Neuntklässler der Mittelschule Marktredwitz trainieren den Perspektivenwechsel

Sich selbst mit den Augen eines Arbeitgebers betrachten

Einen Ausbildungsbetrieb von sich zu überzeugen und beruflich durchzustarten, obwohl man nur den Quali hat – geht das? Selbstverständlich! Sofern man die Spielregeln der modernen Arbeitswelt verstanden hat und seinem Wunsch-Arbeitgeber mit seiner Bewerbung zeigt, dass man sie auch anwenden kann. Mit dieser zugleich einfachen und hoch anspruchsvollen Botschaft begann am 22. Oktober für die Neuntklässler der A.-v.-Humboldt-Mittelschule Marktredwitz ein ganz besonderes Trainings-Programm. „Ich pack’s an“, so sein Name, bringt die Jugendlichen mit gestandenen Unternehmern und erfolgreichen Freiberuflern zusammen.
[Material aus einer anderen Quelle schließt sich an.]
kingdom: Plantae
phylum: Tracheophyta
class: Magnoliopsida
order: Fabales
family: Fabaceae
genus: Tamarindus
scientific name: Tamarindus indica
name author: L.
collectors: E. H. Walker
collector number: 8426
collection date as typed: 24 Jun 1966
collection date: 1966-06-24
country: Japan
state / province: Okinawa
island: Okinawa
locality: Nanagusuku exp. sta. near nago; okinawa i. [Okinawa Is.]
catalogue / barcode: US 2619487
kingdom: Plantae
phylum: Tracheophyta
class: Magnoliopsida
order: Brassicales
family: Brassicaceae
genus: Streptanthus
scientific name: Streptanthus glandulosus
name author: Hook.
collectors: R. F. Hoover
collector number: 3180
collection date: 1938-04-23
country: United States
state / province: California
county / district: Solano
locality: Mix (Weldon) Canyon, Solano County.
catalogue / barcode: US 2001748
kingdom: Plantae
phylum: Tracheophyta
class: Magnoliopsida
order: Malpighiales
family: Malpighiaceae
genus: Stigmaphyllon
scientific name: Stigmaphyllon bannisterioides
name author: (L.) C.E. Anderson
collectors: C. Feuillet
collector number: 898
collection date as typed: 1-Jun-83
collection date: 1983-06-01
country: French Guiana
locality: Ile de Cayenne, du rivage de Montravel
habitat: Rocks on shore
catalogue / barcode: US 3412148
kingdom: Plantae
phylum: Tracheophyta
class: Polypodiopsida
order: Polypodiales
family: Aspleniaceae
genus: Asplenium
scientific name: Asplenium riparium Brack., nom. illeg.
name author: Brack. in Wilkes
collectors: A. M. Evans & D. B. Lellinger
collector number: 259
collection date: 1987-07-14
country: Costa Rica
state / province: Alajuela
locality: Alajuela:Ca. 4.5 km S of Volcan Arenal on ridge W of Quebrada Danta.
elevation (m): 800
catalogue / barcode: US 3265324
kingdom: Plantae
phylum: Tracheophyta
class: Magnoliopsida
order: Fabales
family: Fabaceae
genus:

In altersgerechten Workshops und Rollenspielen lernen die 15- bis 17-Jährigen, dass ihre innere Haltung in der freien Wirtschaft mindestens so viel Gewicht hat wie ihre Noten. „Mit diesem neuen Bildungsbaustein“, so Schulleiter Andreas Wuttke, „reagieren wir gezielt auf die Klagen von Ausbildungsbetrieben, dass sie Lehrstellen unbesetzt lassen müssen, obwohl die schulischen Leistungen der Bewerber eigentlich passen würden.“

Martina Thomas, ehemalige Pressesprecherin bei BMW Regensburg, trainierte zum Auftakt mit ihrer Klasse, wie man auch dann souverän und selbstsicher auftreten kann, wenn man sich unsicher fühlt. Elke Gillardon, Vorsitzende der Stiftung Lebenspfad und Initiatorin des Programms „Ich pack’s an“, nutzte einen Sinnspruch der Indianer Nordamerikas, um ihrer Klasse zu verdeutlichen, weshalb Erfolg immer auch von den Zielen abhängt, die man sich setzt: „Stell dir vor, in deiner Seele leben zwei Wölfe. Der eine kämpft, weil er Angst hat, der andere, weil er angriffslustig ist. Welcher gewinnt? Der, den du fütterst!“ Für die 9 a wurde der Auftakt zu einer unfreiwilligen Lehrstunde, wie wichtig es ist, einen langen Atem zu haben. Ihr Referent, der Schauspieler Andreas Leopold Schadt, bekannt aus der TV-Reihe „Tatort“, musste einem kurzfristig angesetzten Dreh den Vorzug geben, er wird seinen Workshop im Dezember nachholen. „Ich pack’s an“ wird die Schüler durch das gesamte erste Halbjahr begleiten. „Wir sind uns sicher“, so Schulleiter Andreas Wuttke, „dass es sich in der Art und Weise, wie die Jugendlichen ihren Übergang ins Berufsleben gestalten, deutlich sichtbar niederschlagen wird.“

Unterstützt und gefördert wird das Projekt von der Wirtschaftsregion Hochfranken e.V., AGI Hochfranken plus e.V., bayme vbm, ProComp Professional Computer GmbH, RHI / Didier-Werke AG, der Bürgerstiftung junges Fichtelgebirge, AGIS Industrie Service GmbH & Co. KG und Fa. SCHERDEL.